KENYA: More cervical cancer screening for HIV-positive women urged
Cervical cancer is one of the biggest killers of women in he developing world
KISUMU, 12 July 2011 (IRIN) - The Kenyan government is taking steps to incorporate screening for cervical cancer - one of the biggest killers of women of child-bearing age - into HIV care, but health workers say low awareness means the uptake of this vital service is low.
Studies show that HIV infection increases women's risk of human papillomavirus (HPV) infection, a leading cause of cervical cancer.
"When we as health workers talk to many women, you realize that HIV-negative women believe cervical cancer only affects those who are HIV-positive and they miss the opportunity for screening because they believe they are not at risk, while HIV-positive women will at times decline screening because they fear they will be found to be positive for the disease," Collins Wambasa, a clinical officer at western Kenya's Nyanza Provincial General Hospital, told IRIN/PlusNews.
Cervical cancer screening is included as part of routine care for HIV-positive women under the country's national guidelines for HIV care. However, screening levels remain low; according to the UN World Health Organization
, just 3.2 percent of Kenyan women aged 18-69 are screened for cervical cancer every three years, compared with 70 percent of women in the developed world.
In 2007, the government began rolling out cervical cancer screening at selected HIV care centres using a method known as visual inspection with acetic acid, which studies
say is an efficient and cost-effective method of screening. The test is performed by a trained health worker who washes a woman's cervix with acetic acid - a key ingredient in vinegar - and gauze; any pre-cancerous lesions turn white and can be seen with the naked eye under a halogen lamp.
The more common Pap smear test requires more highly trained health providers, access to equipment and supplies, a cytology laboratory, arrangements for communicating results to screened women and a facility for confirming diagnosis.
Joyce Ndisi, a 33-year-old HIV-positive mother of two, recently visited the Nyanza Provincial Hospital for her routine care, where clinicians told her she would require another cervical cancer screening. "It was very simple - I didn't even feel any pain because they didn't put that metal spoon [spatula] inside me... Now I won't fear coming for it because it is very easy," she said.
"The main limitation to cervical cancer screening is the lack of awareness of cervical cancer as a significant health threat to women in the general public and in the healthcare sector," said Elizabeth Bukusi, a senior research officer at the Kenya Medical Research Institute and co-author of a 2011 article
on cervical cancer screening for HIV-positive Kenyan women.
|The main limitation to cervical cancer screening is the lack of awareness of cervical cancer as a significant health threat to women
According to a 2011 study
conducted in Eldoret, in Kenya's Rift Valley Province, on the perceptions of risk and barriers to cervical cancer screening, 35 percent of the participants did not think they were at risk of cervical cancer and felt no need to screen for the condition. In this study, 22.1 percent of the respondents mentioned fear of abnormal results as the reason they would not want to be screened for cancer while 11.4 percent mentioned cost.
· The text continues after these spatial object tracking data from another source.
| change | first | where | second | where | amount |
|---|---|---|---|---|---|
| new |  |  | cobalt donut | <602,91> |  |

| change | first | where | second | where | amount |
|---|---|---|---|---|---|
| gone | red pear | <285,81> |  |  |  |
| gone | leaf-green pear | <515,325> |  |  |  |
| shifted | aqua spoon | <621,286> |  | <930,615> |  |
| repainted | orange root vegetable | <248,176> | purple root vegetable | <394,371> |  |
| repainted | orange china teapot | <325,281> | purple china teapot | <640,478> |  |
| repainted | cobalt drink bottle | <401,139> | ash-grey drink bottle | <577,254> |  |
Just 12.3 percent of the participants reported having been screened at least once before.
Bukusi cautioned that health workers needed to emphasize the importance of repeat screening. "No currently available screening technique is 100 percent sensitive, and women are at risk of cervical cancer throughout their lives, so screening at regular intervals is necessary," she said.
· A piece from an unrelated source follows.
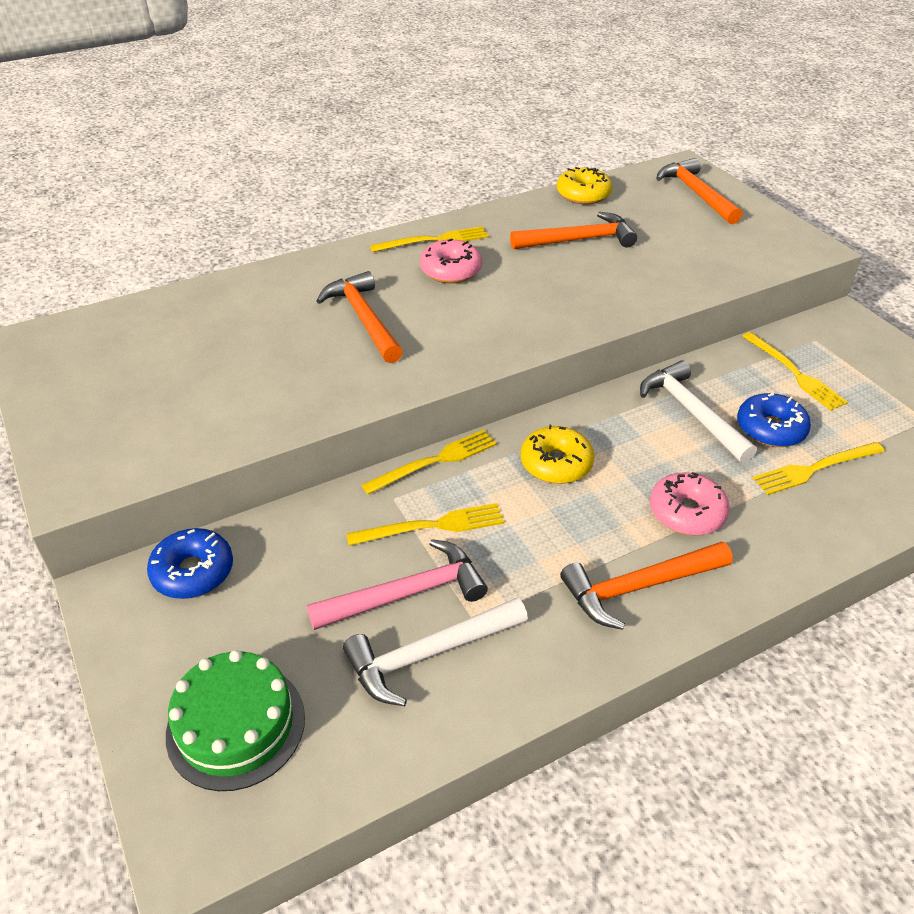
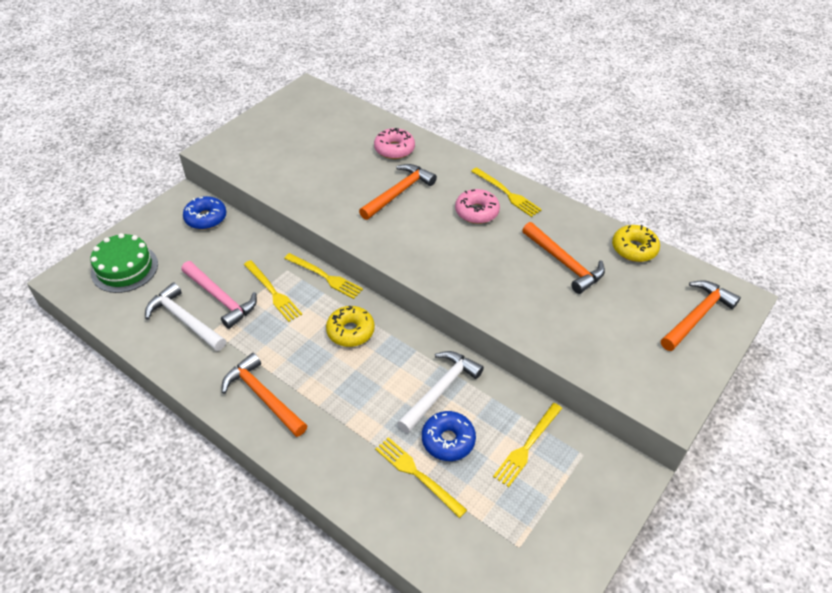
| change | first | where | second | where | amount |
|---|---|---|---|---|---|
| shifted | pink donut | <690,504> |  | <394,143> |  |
Charles Okal, the Provincial AIDS and STI Coordinator in Nyanza, says the use of simple techniques for cancer screening and the integration of screening in HIV care settings had seen the number of women screened and treated rise over time.
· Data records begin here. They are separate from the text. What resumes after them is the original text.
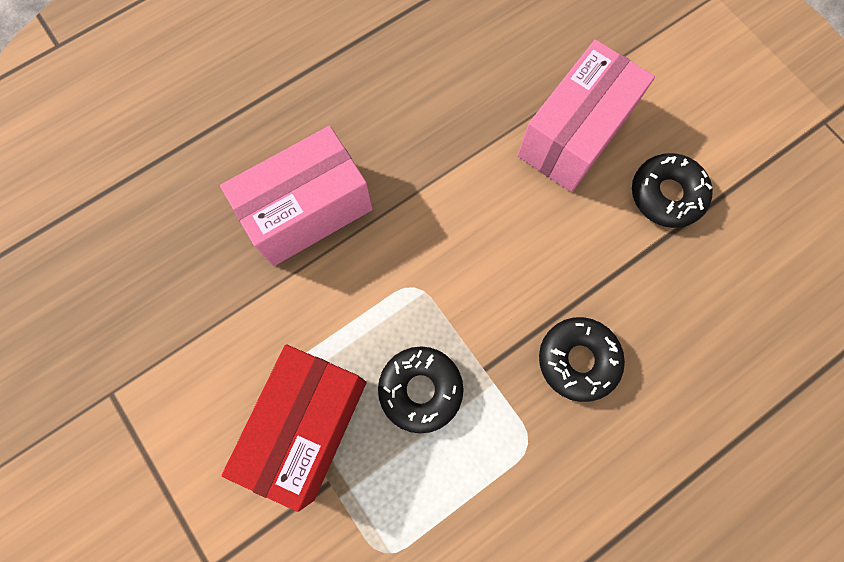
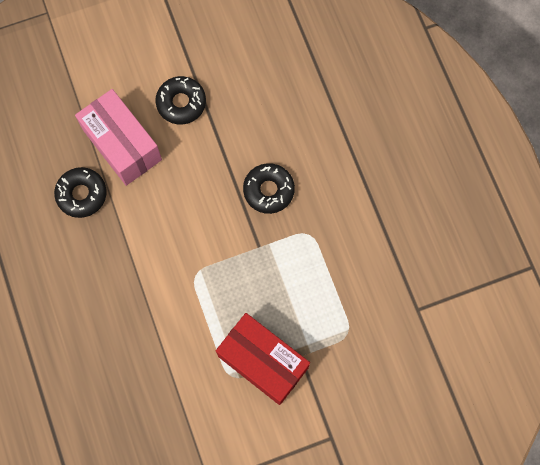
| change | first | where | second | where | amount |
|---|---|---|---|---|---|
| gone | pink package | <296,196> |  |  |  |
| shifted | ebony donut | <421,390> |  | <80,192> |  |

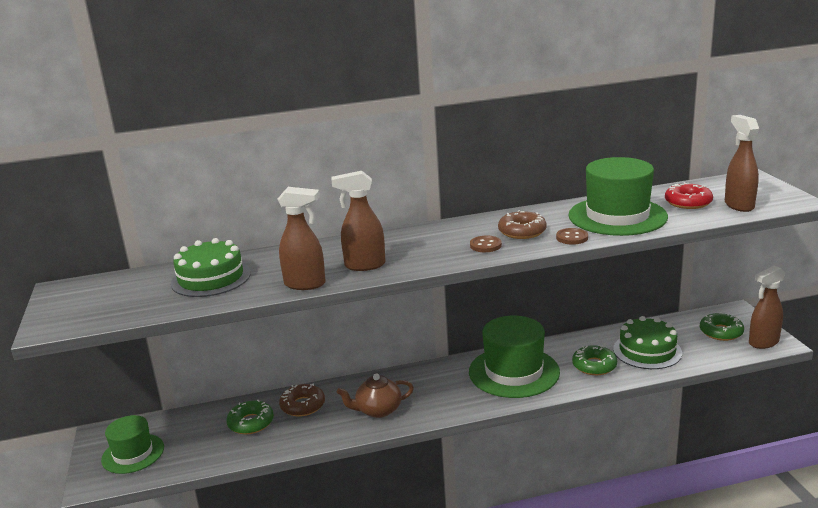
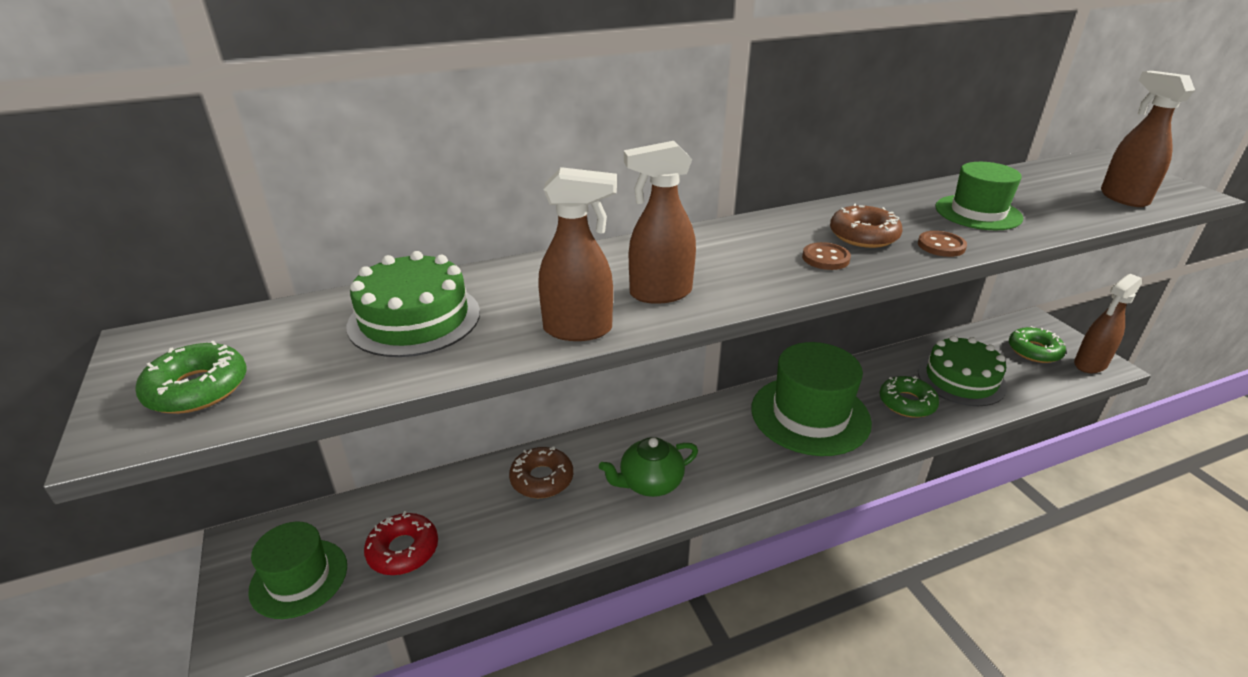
| change | first | where | second | where | amount |
|---|---|---|---|---|---|
| shifted | leaf-green donut | <250,417> |  | <191,377> |  |
| shifted | red donut | <689,195> |  | <401,543> |  |
| repainted | dark brown china teapot | <375,395> | leaf-green china teapot | <648,467> |  |
| scaled | leaf-green hat | <618,196> |  | <979,196> | x0.61 |

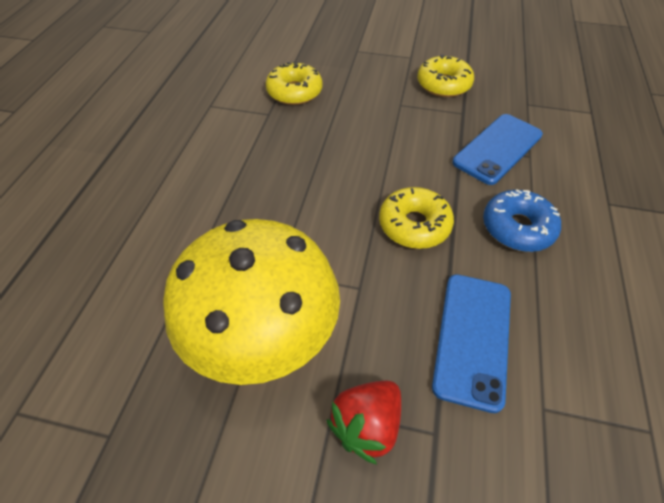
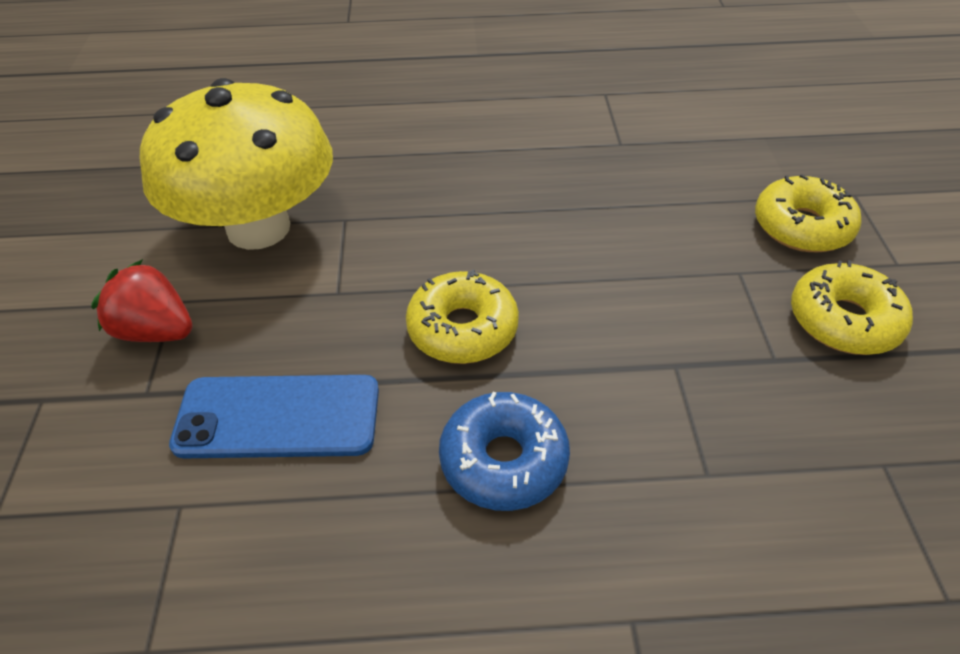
| change | first | where | second | where | amount |
|---|---|---|---|---|---|
| gone | cobalt mobile phone | <497,149> |  |  |  |
| shifted | yellow donut | <294,83> |  | <808,213> |  |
"Making cervical cancer screening part of routine HIV care for women has made it easy to get more women to screen and get treated for the disease," he said. "But it is also important to note that HPV prevalence within the population will decline over time so long as we step up our efforts to make people take up such prevention methods such as condom use, male circumcision and reduction in sexual partners."
According to WHO, cervical cancer ranks as the second most frequent cancer among women in Kenya; about 39 percent of women in the general population are estimated to harbour a cervical HPV infection at any given time.